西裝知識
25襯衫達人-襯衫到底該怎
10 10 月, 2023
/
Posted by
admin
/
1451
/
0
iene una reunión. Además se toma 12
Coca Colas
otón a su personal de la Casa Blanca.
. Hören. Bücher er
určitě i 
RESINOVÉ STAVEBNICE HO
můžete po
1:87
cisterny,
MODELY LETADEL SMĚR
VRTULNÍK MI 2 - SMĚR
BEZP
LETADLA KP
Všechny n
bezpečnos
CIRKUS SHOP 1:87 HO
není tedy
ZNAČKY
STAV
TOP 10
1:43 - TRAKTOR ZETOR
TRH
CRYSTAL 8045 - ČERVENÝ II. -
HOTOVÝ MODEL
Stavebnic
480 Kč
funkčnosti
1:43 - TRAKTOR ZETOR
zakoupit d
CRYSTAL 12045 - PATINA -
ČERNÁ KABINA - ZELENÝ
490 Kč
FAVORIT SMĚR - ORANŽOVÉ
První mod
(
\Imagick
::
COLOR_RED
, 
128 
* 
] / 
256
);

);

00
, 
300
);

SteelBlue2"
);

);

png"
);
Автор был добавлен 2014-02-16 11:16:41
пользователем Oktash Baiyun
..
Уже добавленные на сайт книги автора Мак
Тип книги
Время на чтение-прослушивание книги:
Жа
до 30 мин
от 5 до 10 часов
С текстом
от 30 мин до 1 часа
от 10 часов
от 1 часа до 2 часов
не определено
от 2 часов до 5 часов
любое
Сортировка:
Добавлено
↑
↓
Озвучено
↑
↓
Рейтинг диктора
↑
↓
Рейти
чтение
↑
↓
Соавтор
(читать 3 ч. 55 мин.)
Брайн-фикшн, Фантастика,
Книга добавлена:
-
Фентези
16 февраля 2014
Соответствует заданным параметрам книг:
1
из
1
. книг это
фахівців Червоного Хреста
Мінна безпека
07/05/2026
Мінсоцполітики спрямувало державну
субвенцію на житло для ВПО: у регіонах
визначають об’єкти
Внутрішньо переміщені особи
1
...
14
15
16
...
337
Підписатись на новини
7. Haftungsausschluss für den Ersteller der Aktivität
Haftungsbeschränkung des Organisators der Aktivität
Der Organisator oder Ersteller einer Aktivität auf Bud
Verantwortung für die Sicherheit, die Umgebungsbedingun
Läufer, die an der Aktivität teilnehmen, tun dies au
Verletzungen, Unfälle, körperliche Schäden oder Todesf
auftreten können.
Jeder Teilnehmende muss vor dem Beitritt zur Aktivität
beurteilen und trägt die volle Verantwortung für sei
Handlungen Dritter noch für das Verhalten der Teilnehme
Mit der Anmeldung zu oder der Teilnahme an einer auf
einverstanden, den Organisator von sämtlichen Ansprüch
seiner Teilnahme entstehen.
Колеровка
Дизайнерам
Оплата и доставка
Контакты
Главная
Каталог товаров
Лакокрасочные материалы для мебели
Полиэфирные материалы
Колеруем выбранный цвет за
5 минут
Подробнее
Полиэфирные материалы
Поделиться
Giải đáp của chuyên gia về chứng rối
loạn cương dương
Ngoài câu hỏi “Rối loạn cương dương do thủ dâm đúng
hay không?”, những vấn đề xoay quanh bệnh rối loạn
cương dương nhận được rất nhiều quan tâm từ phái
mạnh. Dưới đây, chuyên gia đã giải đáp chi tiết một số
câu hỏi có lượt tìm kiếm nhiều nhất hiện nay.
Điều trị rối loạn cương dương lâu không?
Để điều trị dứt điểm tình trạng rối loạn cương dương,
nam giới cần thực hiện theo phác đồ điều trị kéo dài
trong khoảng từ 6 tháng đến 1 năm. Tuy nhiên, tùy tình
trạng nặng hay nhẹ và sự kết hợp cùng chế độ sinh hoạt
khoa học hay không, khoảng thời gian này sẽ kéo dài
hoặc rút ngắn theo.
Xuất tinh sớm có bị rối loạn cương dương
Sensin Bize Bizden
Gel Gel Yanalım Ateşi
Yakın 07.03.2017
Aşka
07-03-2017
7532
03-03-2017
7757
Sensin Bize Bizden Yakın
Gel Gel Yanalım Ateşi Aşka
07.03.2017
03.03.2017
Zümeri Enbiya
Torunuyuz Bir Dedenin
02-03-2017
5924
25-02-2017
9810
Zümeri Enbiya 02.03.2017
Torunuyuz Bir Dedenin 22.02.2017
########################################
The response should be an exact copy of every line above.

**THE ANSWER:**
西裝知識
25襯衫達人-襯衫到底該怎
10 10 月, 2023
/
Posted by
admin
/
1451
/
0
iene una reunión. Además se toma 12
Coca Colas
otón a su personal de la Casa Blanca.
. Hören. Bücher er
určitě i 
RESINOVÉ STAVEBNICE HO
můžete po
1:87
cisterny,
MODELY LETADEL SMĚR
VRTULNÍK MI 2 - SMĚR
BEZP
LETADLA KP
Všechny n
bezpečnos
CIRKUS SHOP 1:87 HO
není tedy
ZNAČKY
STAV
TOP 10
1:43 - TRAKTOR ZETOR
TRH
CRYSTAL 8045 - ČERVENÝ II. -
HOTOVÝ MODEL
Stavebnic
480 Kč
funkčnosti
1:43 - TRAKTOR ZETOR
zakoupit d
CRYSTAL 12045 - PATINA -
ČERNÁ KABINA - ZELENÝ
490 Kč
FAVORIT SMĚR - ORANŽOVÉ
První mod
(
\Imagick
::
COLOR_RED
, 
128 
* 
] / 
256
);

);

00
, 
300
);

SteelBlue2"
);

);

png"
);
Автор был добавлен 2014-02-16 11:16:41
пользователем Oktash Baiyun
..
Уже добавленные на сайт книги автора Мак
Тип книги
Время на чтение-прослушивание книги:
Жа
до 30 мин
от 5 до 10 часов
С текстом
от 30 мин до 1 часа
от 10 часов
от 1 часа до 2 часов
не определено
от 2 часов до 5 часов
любое
Сортировка:
Добавлено
↑
↓
Озвучено
↑
↓
Рейтинг диктора
↑
↓
Рейти
чтение
↑
↓
Соавтор
(читать 3 ч. 55 мин.)
Брайн-фикшн, Фантастика,
Книга добавлена:
-
Фентези
16 февраля 2014
Соответствует заданным параметрам книг:
1
из
1
. книг это
фахівців Червоного Хреста
Мінна безпека
07/05/2026
Мінсоцполітики спрямувало державну
субвенцію на житло для ВПО: у регіонах
визначають об’єкти
Внутрішньо переміщені особи
1
...
14
15
16
...
337
Підписатись на новини
7. Haftungsausschluss für den Ersteller der Aktivität
Haftungsbeschränkung des Organisators der Aktivität
Der Organisator oder Ersteller einer Aktivität auf Bud
Verantwortung für die Sicherheit, die Umgebungsbedingun
Läufer, die an der Aktivität teilnehmen, tun dies au
Verletzungen, Unfälle, körperliche Schäden oder Todesf
auftreten können.
Jeder Teilnehmende muss vor dem Beitritt zur Aktivität
beurteilen und trägt die volle Verantwortung für sei
Handlungen Dritter noch für das Verhalten der Teilnehme
Mit der Anmeldung zu oder der Teilnahme an einer auf
einverstanden, den Organisator von sämtlichen Ansprüch
seiner Teilnahme entstehen.
Колеровка
Дизайнерам
Оплата и доставка
Контакты
Главная
Каталог товаров
Лакокрасочные материалы для мебели
Полиэфирные материалы
Колеруем выбранный цвет за
5 минут
Подробнее
Полиэфирные материалы
Поделиться
Giải đáp của chuyên gia về chứng rối
loạn cương dương
Ngoài câu hỏi “Rối loạn cương dương do thủ dâm đúng
hay không?”, những vấn đề xoay quanh bệnh rối loạn
cương dương nhận được rất nhiều quan tâm từ phái
mạnh. Dưới đây, chuyên gia đã giải đáp chi tiết một số
câu hỏi có lượt tìm kiếm nhiều nhất hiện nay.
Điều trị rối loạn cương dương lâu không?
Để điều trị dứt điểm tình trạng rối loạn cương dương,
nam giới cần thực hiện theo phác đồ điều trị kéo dài
trong khoảng từ 6 tháng đến 1 năm. Tuy nhiên, tùy tình
trạng nặng hay nhẹ và sự kết hợp cùng chế độ sinh hoạt
khoa học hay không, khoảng thời gian này sẽ kéo dài
hoặc rút ngắn theo.
Xuất tinh sớm có bị rối loạn cương dương
Sensin Bize Bizden
Gel Gel Yanalım Ateşi
Yakın 07.03.2017
Aşka
07-03-2017
7532
03-03-2017
7757
Sensin Bize Bizden Yakın
Gel Gel Yanalım Ateşi Aşka
07.03.2017
03.03.2017
Zümeri Enbiya
Torunuyuz Bir Dedenin
02-03-2017
5924
25-02-2017
9810
Zümeri Enbiya 02.03.2017
Torunuyuz Bir Dedenin 22.02.2017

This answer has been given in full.